BEGIN MATERIAL SUPPLIED
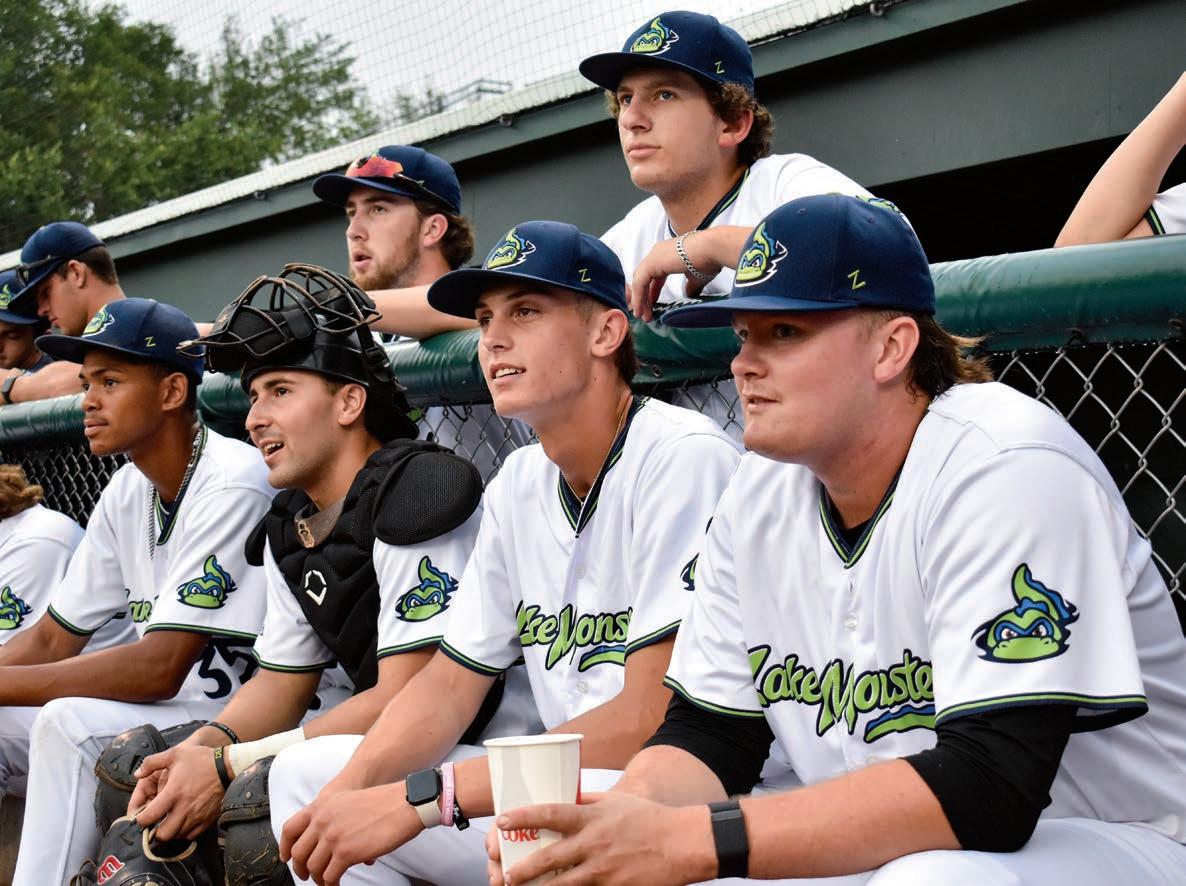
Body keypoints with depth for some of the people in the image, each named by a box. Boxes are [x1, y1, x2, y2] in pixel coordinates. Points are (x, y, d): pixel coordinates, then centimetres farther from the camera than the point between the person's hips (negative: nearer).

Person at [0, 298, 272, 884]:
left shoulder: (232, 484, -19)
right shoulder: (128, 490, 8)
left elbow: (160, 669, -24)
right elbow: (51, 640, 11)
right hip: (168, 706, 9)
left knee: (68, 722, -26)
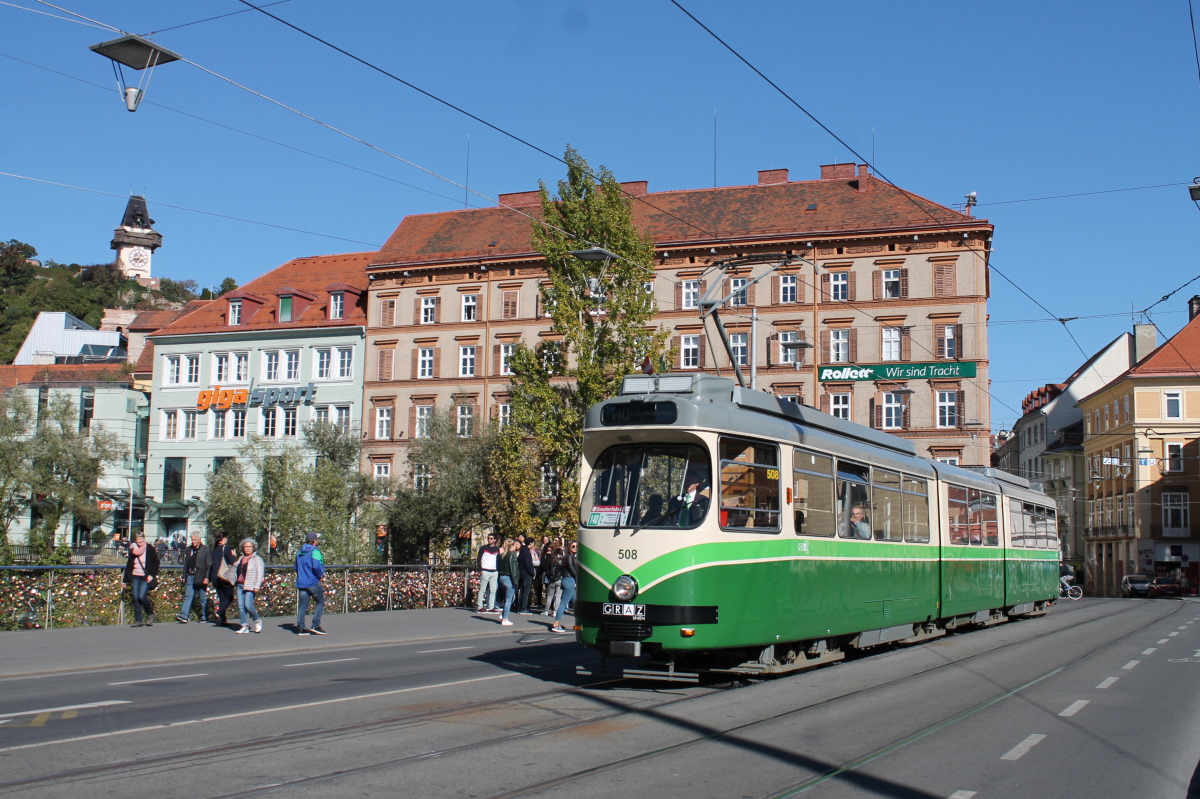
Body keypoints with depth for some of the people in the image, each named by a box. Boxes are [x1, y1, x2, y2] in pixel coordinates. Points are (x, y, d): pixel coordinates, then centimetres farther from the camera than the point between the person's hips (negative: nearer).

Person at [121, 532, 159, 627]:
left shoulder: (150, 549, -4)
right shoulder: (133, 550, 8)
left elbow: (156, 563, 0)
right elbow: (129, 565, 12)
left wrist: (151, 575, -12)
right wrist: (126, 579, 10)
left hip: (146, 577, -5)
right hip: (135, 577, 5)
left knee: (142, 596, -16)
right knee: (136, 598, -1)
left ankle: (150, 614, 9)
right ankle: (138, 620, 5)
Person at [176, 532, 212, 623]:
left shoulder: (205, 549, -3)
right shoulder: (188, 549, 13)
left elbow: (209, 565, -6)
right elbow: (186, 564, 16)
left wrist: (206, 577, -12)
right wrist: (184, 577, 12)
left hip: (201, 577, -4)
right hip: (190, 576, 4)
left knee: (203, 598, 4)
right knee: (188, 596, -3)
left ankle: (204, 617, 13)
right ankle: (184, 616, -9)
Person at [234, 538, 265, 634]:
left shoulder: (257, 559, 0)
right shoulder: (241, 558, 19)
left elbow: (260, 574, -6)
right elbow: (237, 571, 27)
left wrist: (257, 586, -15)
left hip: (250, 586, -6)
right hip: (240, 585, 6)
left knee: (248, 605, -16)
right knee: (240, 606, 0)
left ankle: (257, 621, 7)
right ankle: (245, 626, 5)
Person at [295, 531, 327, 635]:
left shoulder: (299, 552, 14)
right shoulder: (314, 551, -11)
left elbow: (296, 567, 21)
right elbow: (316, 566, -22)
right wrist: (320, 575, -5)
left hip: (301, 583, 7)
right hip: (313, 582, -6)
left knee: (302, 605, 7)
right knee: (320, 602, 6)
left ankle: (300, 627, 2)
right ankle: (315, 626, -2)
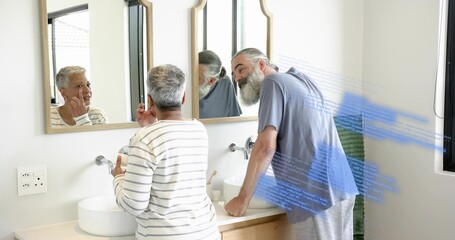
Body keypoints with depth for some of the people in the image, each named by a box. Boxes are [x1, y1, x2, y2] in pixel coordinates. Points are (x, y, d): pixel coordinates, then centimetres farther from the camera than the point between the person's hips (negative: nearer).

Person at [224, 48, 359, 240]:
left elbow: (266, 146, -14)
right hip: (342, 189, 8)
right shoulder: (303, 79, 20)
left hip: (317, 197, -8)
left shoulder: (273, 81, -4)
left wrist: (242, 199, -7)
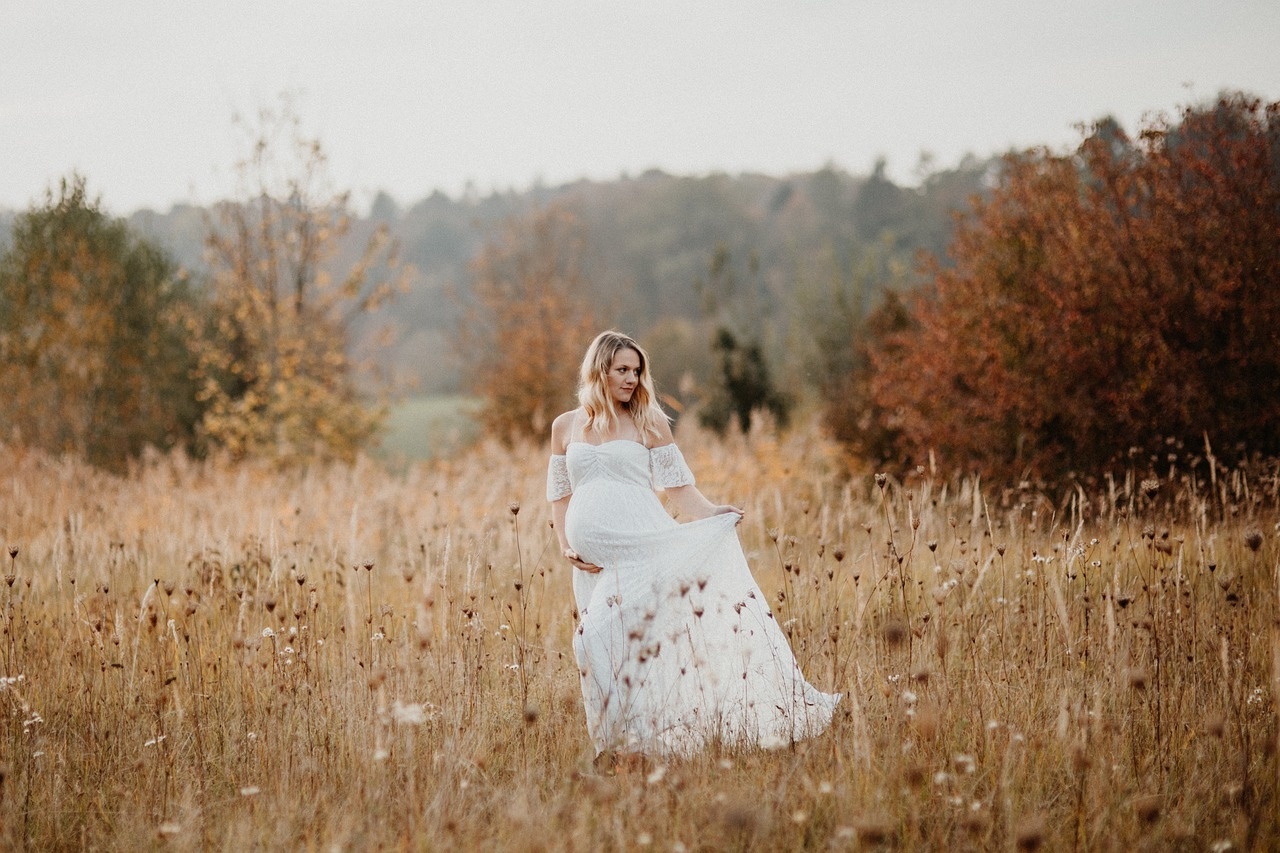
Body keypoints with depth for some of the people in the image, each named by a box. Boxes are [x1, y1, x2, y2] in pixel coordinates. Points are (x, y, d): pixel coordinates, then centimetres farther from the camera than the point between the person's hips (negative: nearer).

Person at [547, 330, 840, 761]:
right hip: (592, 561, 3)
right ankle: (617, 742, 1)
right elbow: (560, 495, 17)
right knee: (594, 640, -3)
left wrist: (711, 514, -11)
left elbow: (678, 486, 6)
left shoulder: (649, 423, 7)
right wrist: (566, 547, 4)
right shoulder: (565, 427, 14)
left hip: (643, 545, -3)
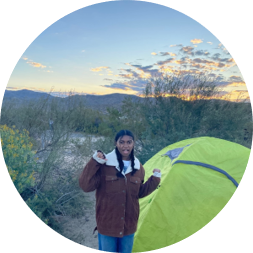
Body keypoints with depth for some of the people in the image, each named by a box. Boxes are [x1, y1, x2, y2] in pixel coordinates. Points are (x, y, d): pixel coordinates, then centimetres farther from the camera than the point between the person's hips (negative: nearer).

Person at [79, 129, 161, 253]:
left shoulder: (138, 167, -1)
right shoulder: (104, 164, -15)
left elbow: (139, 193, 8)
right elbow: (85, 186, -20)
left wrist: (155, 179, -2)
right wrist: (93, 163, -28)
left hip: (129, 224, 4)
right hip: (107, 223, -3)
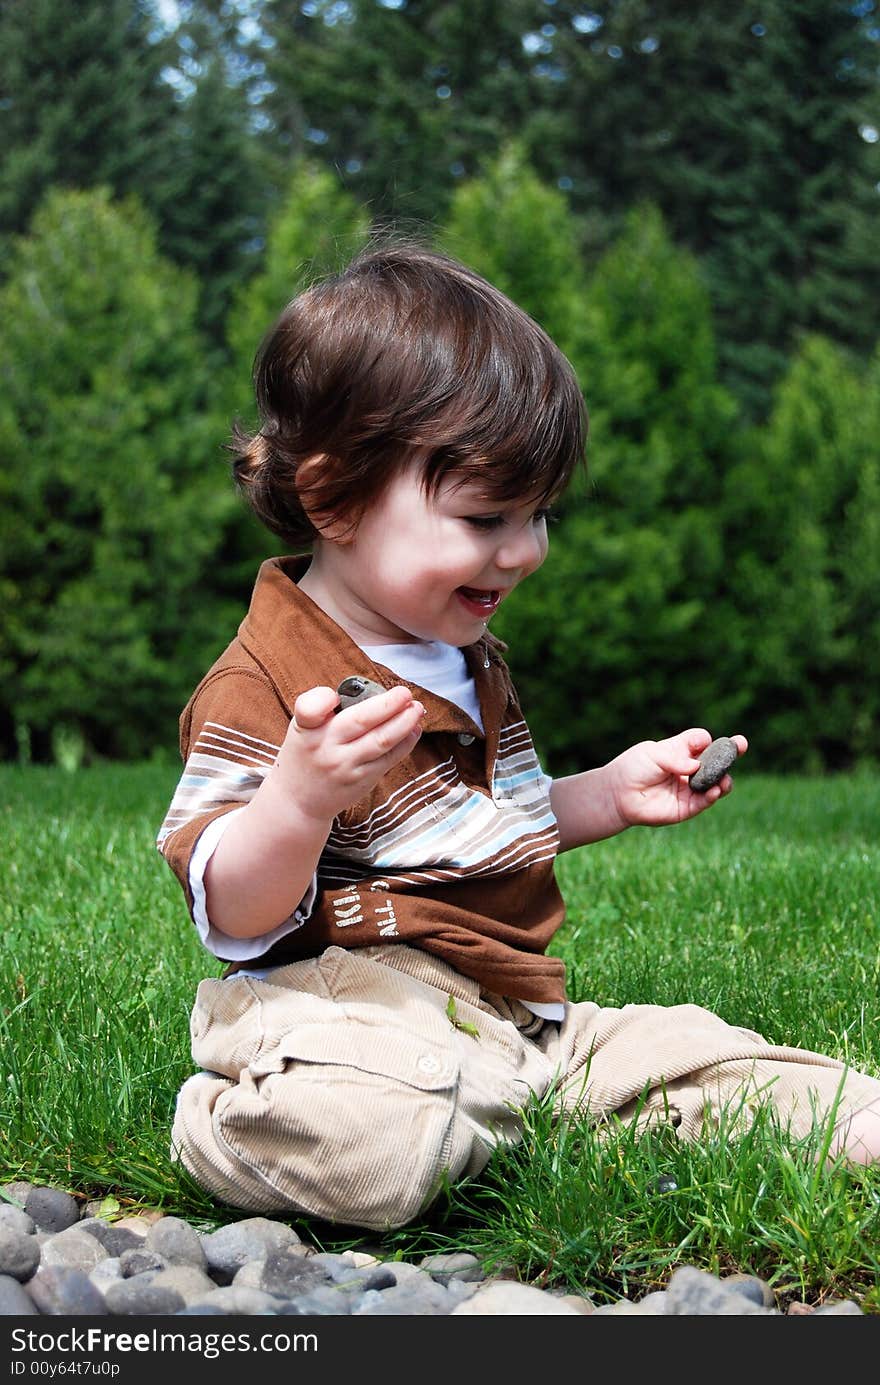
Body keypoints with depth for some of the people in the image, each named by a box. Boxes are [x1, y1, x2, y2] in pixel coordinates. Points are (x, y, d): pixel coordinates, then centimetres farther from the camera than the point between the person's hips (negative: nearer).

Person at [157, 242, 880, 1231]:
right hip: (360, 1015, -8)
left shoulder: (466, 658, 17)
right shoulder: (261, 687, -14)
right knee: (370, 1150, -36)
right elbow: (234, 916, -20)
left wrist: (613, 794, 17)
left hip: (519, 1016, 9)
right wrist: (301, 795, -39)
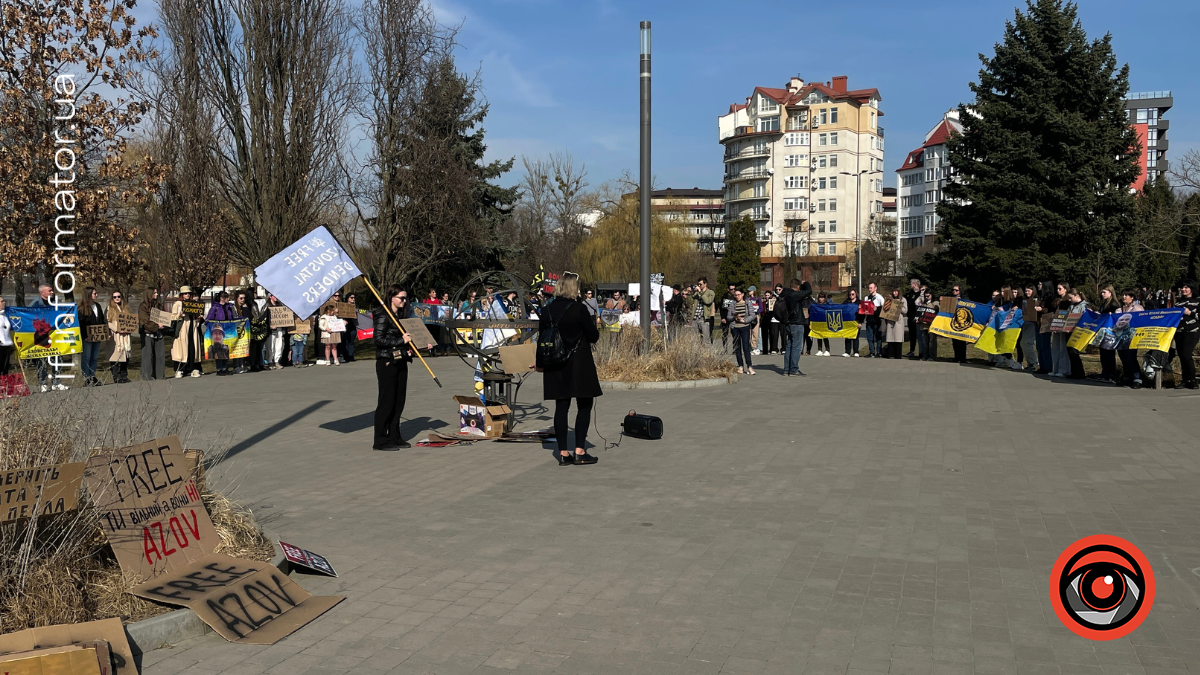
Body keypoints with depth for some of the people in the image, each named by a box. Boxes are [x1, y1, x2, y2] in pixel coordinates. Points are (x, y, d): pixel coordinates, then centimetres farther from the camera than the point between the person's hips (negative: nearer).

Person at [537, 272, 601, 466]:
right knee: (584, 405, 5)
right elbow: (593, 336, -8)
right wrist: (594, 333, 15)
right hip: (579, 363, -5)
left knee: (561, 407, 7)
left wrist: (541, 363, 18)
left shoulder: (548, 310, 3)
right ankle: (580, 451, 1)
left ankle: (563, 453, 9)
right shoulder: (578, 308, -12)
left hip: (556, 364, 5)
END MATERIAL SUPPLIED
## WHAT TO DO
Reproduce every line of the records above word for word, leaving out the pictures.

## RESULT
Body keypoints with depth for some of the people in the image, each named by a box. Boxes are [x1, y1, x2, y2] in pixel coordinates. Points are (x, y, d): pixel coordinates, then centimetres farther from the camera than the point between the person's hips (negative: nearer).

Person at [0, 298, 272, 884]:
left shoulder: (232, 484, -19)
right shoulder: (128, 490, 8)
left elbow: (160, 669, -24)
right elbow: (51, 640, 11)
right hip: (168, 706, 9)
left knee: (68, 722, -26)
Body keypoints with depth for some of the people in the image, each named by a box. Boxes are [x1, y1, x2, y2] in pixel coordinates. Points are (x, y, d): pixel coordinates, then centimetres farther from the camera than the point between the person's hips (negative: nearer).

Person at [121, 532, 159, 627]:
left shoulder: (150, 549, -4)
right shoulder: (133, 550, 8)
left elbow: (156, 563, 0)
right elbow: (129, 565, 12)
left wrist: (151, 575, -12)
right wrist: (126, 579, 10)
left hip: (146, 577, -5)
right hip: (135, 577, 5)
left knee: (142, 596, -16)
right knee: (136, 598, -1)
left ankle: (150, 614, 9)
right ankle: (138, 620, 5)
Person at [176, 532, 212, 623]:
left shoulder: (205, 549, -3)
right shoulder: (188, 549, 13)
left elbow: (209, 565, -6)
right elbow: (186, 564, 16)
left wrist: (206, 577, -12)
right wrist: (184, 577, 12)
left hip: (201, 577, -4)
right hip: (190, 576, 4)
left knee: (203, 598, 4)
right knee: (188, 596, -3)
left ankle: (204, 617, 13)
right ankle: (184, 616, -9)
Person at [234, 538, 265, 634]:
left shoulder: (257, 559, 0)
right shoulder: (241, 558, 19)
left elbow: (260, 574, -6)
right elbow: (237, 571, 27)
left wrist: (257, 586, -15)
left hip: (250, 586, -6)
right hip: (240, 585, 6)
left knee: (248, 605, -16)
right knee: (240, 606, 0)
left ankle: (257, 621, 7)
right ankle: (245, 626, 5)
Person at [295, 531, 327, 635]:
left shoulder: (299, 552, 14)
right shoulder: (314, 551, -11)
left elbow: (296, 567, 21)
right elbow: (316, 566, -22)
right wrist: (320, 575, -5)
left hip: (301, 583, 7)
right hip: (313, 582, -6)
left knee: (302, 605, 7)
right knee: (320, 602, 6)
left ankle: (300, 627, 2)
right ankle: (315, 626, -2)
Body keypoints with depth for some of the people in the image, each named by a box. Boxes are [x1, y1, x2, y2] in pixel coordinates. Points are (x, y, d): pixel coordinates, then centimetres farther from the camera than the point between the person's hips (negative: nearer).

Person at [224, 48, 359, 240]:
left elbow: (266, 146, -14)
right hip: (342, 189, 8)
right shoulder: (303, 79, 20)
left hip: (317, 197, -8)
left shoulder: (273, 81, -4)
left wrist: (242, 199, -7)
Body keypoints with depth for some of the people in the image, each named by a box. Boxes are [x1, y1, x2, y2] in pixel coordinates. Points are (x, y, d): pixel coordinates, then centimetres farther from the camera than the point between the person's hips (negative: nearer).

Person at [547, 330, 840, 761]:
right hip: (592, 561, 3)
right ankle: (617, 742, 1)
right elbow: (560, 495, 17)
right knee: (594, 640, -3)
left wrist: (711, 514, -11)
left elbow: (678, 486, 6)
left shoulder: (649, 423, 7)
right wrist: (566, 547, 4)
right shoulder: (565, 427, 14)
left hip: (643, 545, -3)
Body keypoints with depth for some of the people in the image, each named by a box. Boxes are [x1, y1, x2, y2] in pixel coordinates. Points are (x, y, d): pixel coordinates, then centimetres farther from the camera than the point between the person's hips (negative: nearer).

Person at [79, 129, 161, 253]:
left shoulder: (138, 167, -1)
right shoulder: (104, 164, -15)
left elbow: (139, 193, 8)
right elbow: (85, 186, -20)
left wrist: (155, 179, -2)
right wrist: (93, 163, -28)
left hip: (129, 224, 4)
right hip: (107, 223, -3)
Body keypoints with depth for some of the people in the image, each named by a box. Boxes are [x1, y1, x2, y2] in pixel coordinates. Points are (x, y, d): pixel coordinates, then centimetres farther from the camera than the point between the person's hips (negative: nearer).

Person at [157, 242, 880, 1231]:
right hip: (360, 1015, -8)
left shoulder: (466, 658, 17)
right shoulder: (261, 687, -14)
right knee: (370, 1150, -36)
right elbow: (234, 916, -20)
left wrist: (613, 794, 17)
left hip: (519, 1016, 9)
right wrist: (301, 795, -39)
Body keypoints with depth for some of the people in the image, each named by a box. Boxes are [x1, y1, x2, y2] in pixel coordinates. Points are (x, y, d): pixel coordinates, then centimetres farther from the camera than the point between the person's hips (negative: nearer).

Person at [537, 272, 601, 466]:
right knee: (584, 405, 5)
right elbow: (593, 336, -8)
right wrist: (594, 333, 15)
right hip: (579, 363, -5)
left knee: (561, 407, 7)
left wrist: (541, 363, 18)
left shoulder: (548, 310, 3)
right ankle: (580, 451, 1)
left ankle: (563, 453, 9)
right shoulder: (578, 308, -12)
left hip: (556, 364, 5)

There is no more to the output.